Certainly, the concerns of civil society groups and their Western allies are real. India has indeed sought to restrict Internet content recently, for sometimes trivial reasons and often to accomplish narrow political objectives. And in the current crisis, it appears, the actions of the government may in fact be pre-textual: the Indian Express reports that of the 245 webpages that the government blocked in the initial phase of the crisis, no more than one-fifth made any reference to the people of the northeast or the recent violence in Assam. In the same vein, the Times of India notes that many of the government’s censorship actions in the last few days have been directed at critics of the government and its ministers, not at those who threaten harm to northeasterners.
Despite these concerns, one ought not to view India’s response to the serious and potentially deadly events of the past week simplistically: the actions of the government were neither wholly justified nor entirely reprehensible. While the Indian government’s behavior in the crisis has been anything but morally pure and politically neutral, the fact remains that someone—perhaps inspired by Pakistan, perhaps with a more narrow axe to grind—is attempting to subject a very large and susceptible population to terror, and has had dreadful success in that attempt.

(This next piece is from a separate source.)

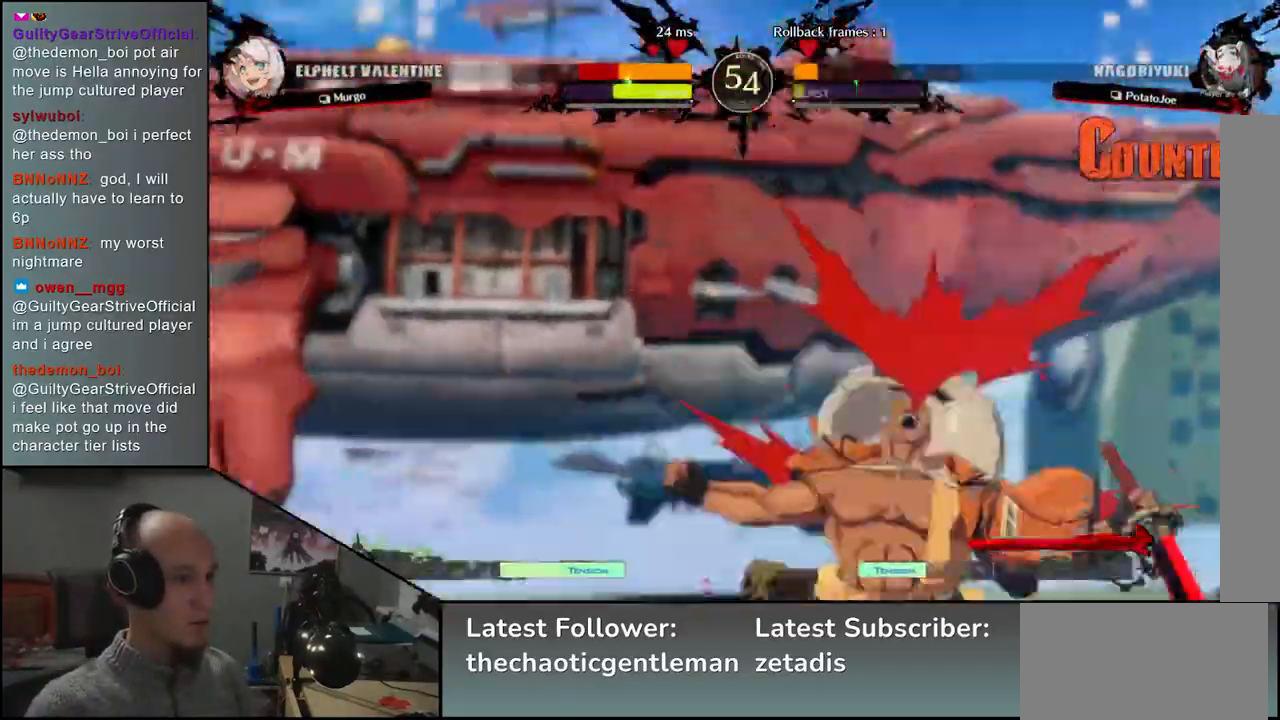
{"buttons": [], "left_stick": "right", "events": [[350, "left_stick", "right"]]}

In the wake of recent government suppression of the Internet in Iran, Syria, China and elsewhere, it is natural for those with an interest in Internet freedom to be concerned with the direction that India appears heading towards. In recent days, Indians themselves have drawn parallels between the recent spate of government censorship and India’s short-lived experience with authoritarianism during Indira Gandhi’s “Emergency” from 1975 to 1977, when the Prime Minister suspended, among other rights, many of the constitutional protections for speech.
But the fact of the matter is that no responsible government can permit its population to be victimized in this fashion. The protection of vulnerable populations takes on extraordinary importance in India given the country’s bloody history of intercommunal violence, from India’s founding in 1947 and the killing fields of Partition, to the Babri Masjid massacres of 1992 and the Gujarat riots of 2002.
The Indian government has undoubtedly taken an aggressive stand against what it considers to be a persistent threat to both the cohesiveness and the peace of its society. And since it is through the Internet that the threat is being waged, the government has little choice but to focus its response on the Internet.
It is disappointing to see that the Indian government has appeared to have exploited, at least in part, the Assam violence and the recent panic to advance a censorship regime it has sought to implement for some time now. And those who favor Internet freedom, both in India and abroad, have a right to hold India accountable for its willingness to restrict free expression on less than essential and meritorious grounds.
But at the same time the Indian government, for its part, has a right to expect those same supporters of Internet freedom to acknowledge that there is a fundamental national interest at stake in protecting the Indian people from those who would use the Internet as a weapon. And if that means temporarily curtailing Internet freedoms, it is entirely appropriate for the government to do so.
It is the delicate task of India’s leadership, for whom liberty and peace are equally compelling national interests, to impose the least restrictive limits reasonably likely to accomplish the fundamental objective of protecting its people. We shall soon discover if there is sufficient competence and good faith among that leadership to set those limits.
Jonah Force Hill is an International Affairs Consultant and a former Fellow at Harvard’s Belfer Center for Science and International Affairs. He has served at the U.S. Embassy in New Delhi and at the National Economic Council at the White House.